África, não!

África, não!

Namíbia, fica no sul da África e foi um território colonizado por alemães e uma das opções para a deportação dos brasileiros de “melanina acentuada” num futuro próximo. Esta iniciativa do governo brasileiro foi nesta ficção, uma medida tomada depois que um advogado exigiu a indenização de R$ 900 bilhões de reais pelos quase 400 anos de trabalhos forçados.

Para os agentes do governo identificar quem possui “melanina acentuada” não foi um problema, esta questão aparece na peça como na vida real como um problema para quem não construiu uma identidade afirmativa, apesar das marcas da origem africana. Mas estas marcas nunca serão suficientes como ouvi na saída, uma mulher jovem dizendo que ela não era “apenas afrodescendente”, mas também tinha outras misturas. No tempo da peça seu dilema já estaria resolvido.

Muitos talvez não queiram ir para a Namíbia, já que lá, se fala o alemão. Quem sabe Angola ou Moçambique entre os países africanos de língua portuguesa? Ou simplesmente a África? Não, já nascemos aqui e mais do que isso, trabalhamos aqui, temos nossos parentes, amizade, construímos juntos parte da riqueza da qual poucos se beneficiam.

No texto da peça, nem se fala das delícias do samba entre outras coisas que se devem a nossa criatividade e são parte da nossa resistência que se tornaram símbolos da nação (e de diversão!). O que fica mais em evidência são mesmo algumas conquistas recentes como as cotas raciais como mecanismos compensatórios para os séculos de trabalho escravo. Aí, o questionamento segue firme, aponta sua legitimidade contrapondo a proibição dos negros em frequentarem as escolas destinadas apenas aos filhos de imigrantes, e as cotas de terras para europeus embranquecerem a nação.

Mas e a África, ir ou voltar? Abrir mão de tudo o que se construiu aqui?

“Eu não conheço ninguém lá!”, “Eu sou parda!” “Eu não sou africano!” algumas vozes, alguns pensamentos sempre podem interferir na hora dessa decisão, mesmo diante da medida do governo.

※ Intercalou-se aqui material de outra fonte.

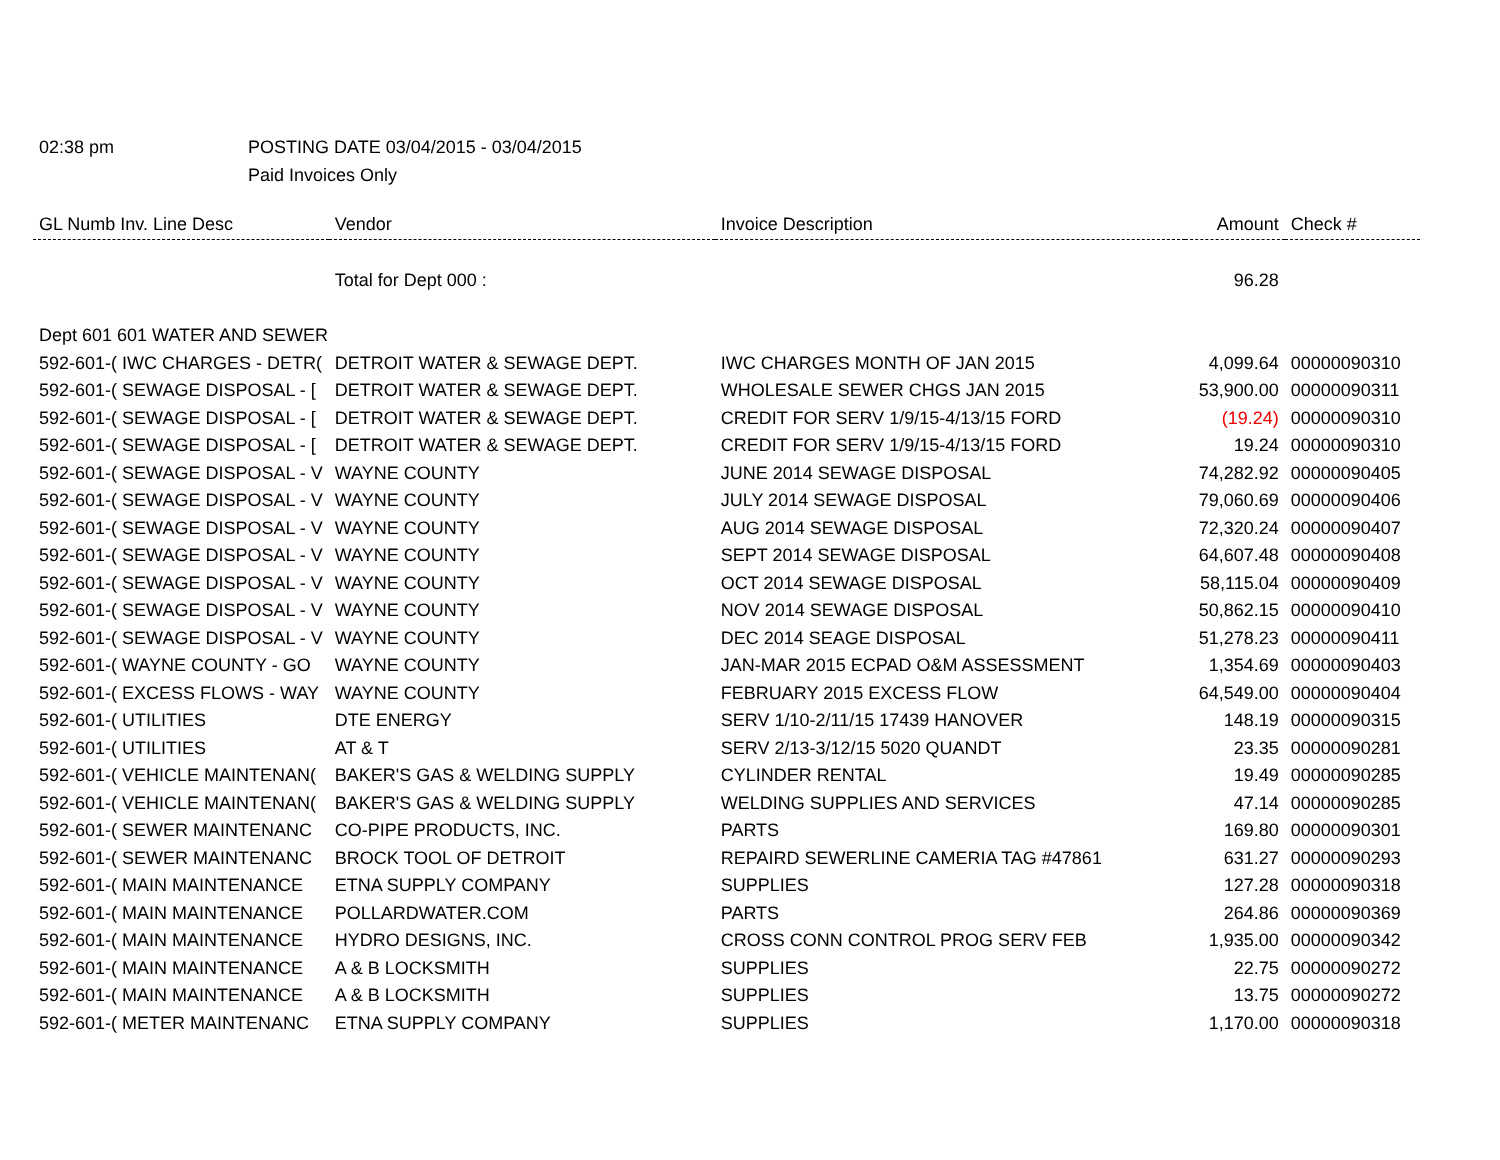02:38 pm POSTING DATE 03/04/2015 - 03/04/2015
Paid Invoices Only
| GL Numb Inv. Line Desc | Vendor | Invoice Description | Amount | Check # |
| --- | --- | --- | --- | --- |
| | Total for Dept 000 : | | 96.28 | |
| Dept 601 601 WATER AND SEWER | | | | |
| 592-601-( IWC CHARGES - DETR( | DETROIT WATER & SEWAGE DEPT. | IWC CHARGES MONTH OF JAN 2015 | 4,099.64 | 00000090310 |
| 592-601-( SEWAGE DISPOSAL - [ | DETROIT WATER & SEWAGE DEPT. | WHOLESALE SEWER CHGS JAN 2015 | 53,900.00 | 00000090311 |
| 592-601-( SEWAGE DISPOSAL - [ | DETROIT WATER & SEWAGE DEPT. | CREDIT FOR SERV 1/9/15-4/13/15 FORD | (19.24) | 00000090310 |
| 592-601-( SEWAGE DISPOSAL - [ | DETROIT WATER & SEWAGE DEPT. | CREDIT FOR SERV 1/9/15-4/13/15 FORD | 19.24 | 00000090310 |
| 592-601-( SEWAGE DISPOSAL - V | WAYNE COUNTY | JUNE 2014 SEWAGE DISPOSAL | 74,282.92 | 00000090405 |
| 592-601-( SEWAGE DISPOSAL - V | WAYNE COUNTY | JULY 2014 SEWAGE DISPOSAL | 79,060.69 | 00000090406 |
| 592-601-( SEWAGE DISPOSAL - V | WAYNE COUNTY | AUG 2014 SEWAGE DISPOSAL | 72,320.24 | 00000090407 |
| 592-601-( SEWAGE DISPOSAL - V | WAYNE COUNTY | SEPT 2014 SEWAGE DISPOSAL | 64,607.48 | 00000090408 |
| 592-601-( SEWAGE DISPOSAL - V | WAYNE COUNTY | OCT 2014 SEWAGE DISPOSAL | 58,115.04 | 00000090409 |
| 592-601-( SEWAGE DISPOSAL - V | WAYNE COUNTY | NOV 2014 SEWAGE DISPOSAL | 50,862.15 | 00000090410 |
| 592-601-( SEWAGE DISPOSAL - V | WAYNE COUNTY | DEC 2014 SEAGE DISPOSAL | 51,278.23 | 00000090411 |
| 592-601-( WAYNE COUNTY - GO | WAYNE COUNTY | JAN-MAR 2015 ECPAD O&M ASSESSMENT | 1,354.69 | 00000090403 |
| 592-601-( EXCESS FLOWS - WAY | WAYNE COUNTY | FEBRUARY 2015 EXCESS FLOW | 64,549.00 | 00000090404 |
| 592-601-( UTILITIES | DTE ENERGY | SERV 1/10-2/11/15 17439 HANOVER | 148.19 | 00000090315 |
| 592-601-( UTILITIES | AT & T | SERV 2/13-3/12/15 5020 QUANDT | 23.35 | 00000090281 |
| 592-601-( VEHICLE MAINTENAN( | BAKER'S GAS & WELDING SUPPLY | CYLINDER RENTAL | 19.49 | 00000090285 |
| 592-601-( VEHICLE MAINTENAN( | BAKER'S GAS & WELDING SUPPLY | WELDING SUPPLIES AND SERVICES | 47.14 | 00000090285 |
| 592-601-( SEWER MAINTENANC | CO-PIPE PRODUCTS, INC. | PARTS | 169.80 | 00000090301 |
| 592-601-( SEWER MAINTENANC | BROCK TOOL OF DETROIT | REPAIRD SEWERLINE CAMERIA TAG #47861 | 631.27 | 00000090293 |
| 592-601-( MAIN MAINTENANCE | ETNA SUPPLY COMPANY | SUPPLIES | 127.28 | 00000090318 |
| 592-601-( MAIN MAINTENANCE | POLLARDWATER.COM | PARTS | 264.86 | 00000090369 |
| 592-601-( MAIN MAINTENANCE | HYDRO DESIGNS, INC. | CROSS CONN CONTROL PROG SERV FEB | 1,935.00 | 00000090342 |
| 592-601-( MAIN MAINTENANCE | A & B LOCKSMITH | SUPPLIES | 22.75 | 00000090272 |
| 592-601-( MAIN MAINTENANCE | A & B LOCKSMITH | SUPPLIES | 13.75 | 00000090272 |
| 592-601-( METER MAINTENANC | ETNA SUPPLY COMPANY | SUPPLIES | 1,170.00 | 00000090318 |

Poderíamos também perguntar: e tudo o que construímos depois da escravidão, as perseguições ainda sofridas, o mau atendimento médico, a invisibilidade, a chacota racista, as perseguições, etc,etc. continuamos culpados, criminalizados pelo “defeito de cor”?

A peça, o texto, é um convite à reflexão, assim ela é finalizada pelos atores em agradecimento ao público. Nem tanto drama, nem tanto comédia, mas a peça transcorre leve e reflexiva com dois excelentes atores negros Aldri Anunciação também autor do texto e Flávio Bauraqui dirigidos por Lázaro Ramos.

Em alerta, Lázaro observa no folheto da peça para o perigo da ‘história única’ feito pela escritora nigeriana Adichie. Certamente, ele quer dizer da chamada história oficial que se insin(u)a ainda nas escolas e na mídia, apesar da lei do ensino afroindígena em respeito à diversidade dos povos que constroem o Brasil.

Por fim, o apelo é para que não nos deixemos enganar pelo diversionismo do retorno à África, ainda que não devamos deixar de reclamar por todos os direitos subtraídos e negados pelos quase quatro séculos de trabalho forçado que ajudaram a construir este nosso país. Aqui é a nossa África (“a África mora em nós!”) para horror dos que sonham em transformar este país numa Europa tropicalizada. Ou para alguns do outro lado da fronteira social que teimam em sonhar o sonho impossível!